Le système bancaire de réserve fractionnaire, qui est à
l’origine des cycles croissance-récession, est aussi frauduleux qu’il est
économiquement illogique. Il est frauduleux parce qu’il promet à des
déposants des paiements en argent qui a été prêté ailleurs, et illogique
parce que recouvrir des prêts de nouvelle monnaie ne fait que créer un climat
d’instabilité.
Délions le gouvernement et la monnaie
Quels genres de monnaie et de système bancaire
correspondraient à nos besoins ? Lewis cite ici Lew
Rockwell :
F. A. Hayek discute l’unique moyen de réforme dont nous
disposons. Il nous faut abolir les banques centrales. La monnaie elle-même
doit être entièrement déliée de l’Etat. Elle doit être restaurée en tant que
propriété privée, produite par des individus privés pour des marchés privés.

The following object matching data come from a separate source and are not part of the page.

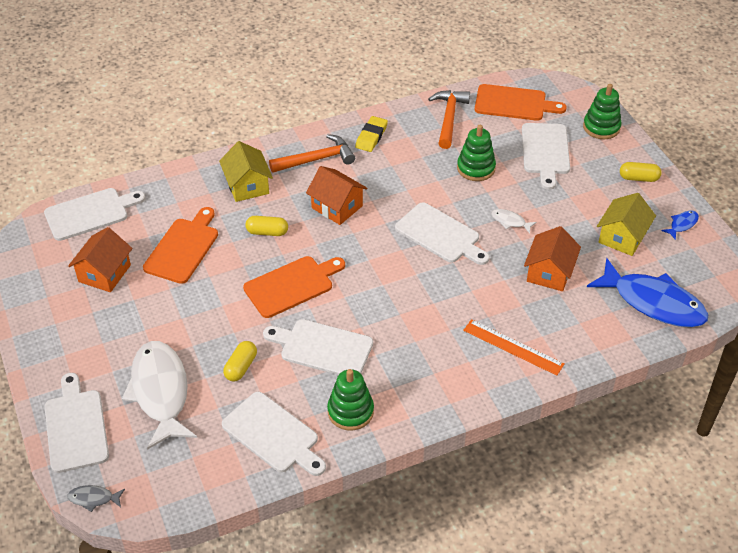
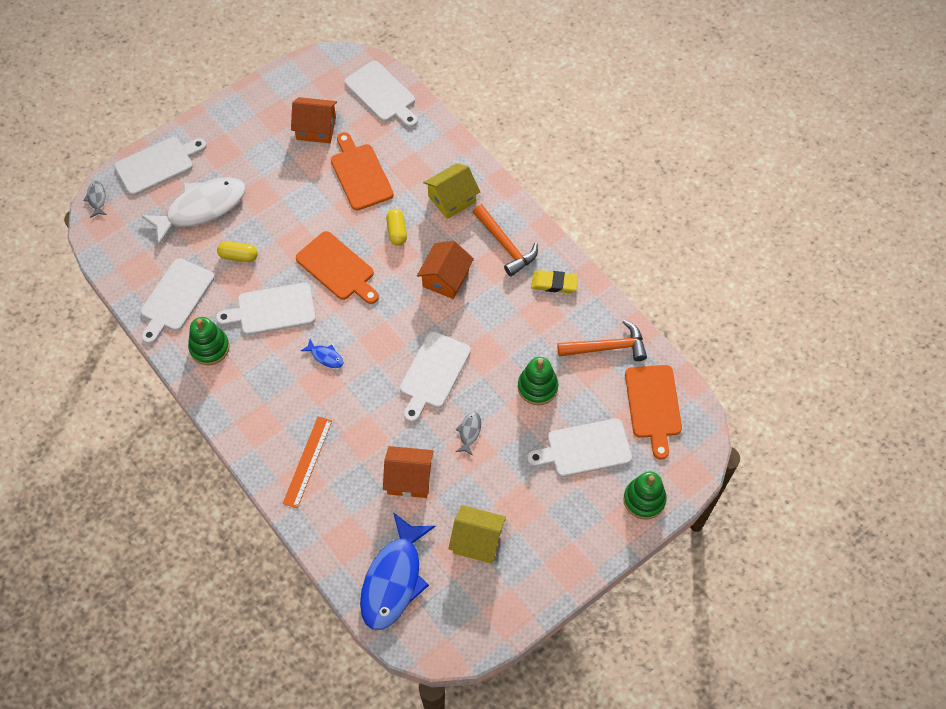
camera: 75 degrees right, 15 degrees up
(183, 248) = (360, 174): orange cutting board -> orange cutting board turned 120 degrees counterclockwise
(322, 348) = (272, 310): white cutting board -> white cutting board turned 105 degrees counterclockwise
(510, 221) = (469, 432): white fish -> grey fish
(638, 178) = (572, 547): yellow capsule -> none
(682, 224) = (513, 598): blue fish -> blue fish (325, 356)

Les gouvernements n’ont rien à faire dans les affaires monétaires. La monnaie
doit être créée par des entreprises privées. Les banques ne doivent exister
qu’en tant qu’institutions de libre-entreprise, sans aucun privilège décerné par
l’Etat.
Les banques en faillite doivent pouvoir mourir. Les
banques profitables doivent pouvoir survivre. Les gens doivent pouvoir
choisir n’importe quelle forme de monnaie, et de paiement. Les entrepreneurs
doivent pouvoir créer des instruments financiers. La loi doit être appliquée
de la même manière qu’elle s’applique aux autres affaires humaines :
elle punit la force et la fraude.
Lewis explique que « la Fed n’est pas diabolique.
Elle est sans aucun doute peuplée de gens sincères qui n’ont aucune idée de
la dévastation morale et financière qu’ils génèrent ».
C’est peut-être vrai. Mais si elle devenait diabolique,
elle ne pourrait que difficilement être pire que ce qu’elle est aujourd’hui.
Si nous ne pouvons l’abolir, ajoute Lewis, nous devrions au moins nous battre
pour une libre compétition entre les devises. Si les gens étaient libres
d’utiliser une autre monnaie, ils le feraient certainement. Avec une base de
consommateurs moins importante, la Fed serait forcée de ralentir ses presses
à imprimer ou de fermer ses portes.
« Les prix devraient être émancipés du
gouvernement ».
J’aimerai ajouter que tout devrait être émancipé du
gouvernement, mais j’y reviendrai plus tard. Le livre d’Hunter Lewis est très
intéressant, je vous conseille de vous y plonger.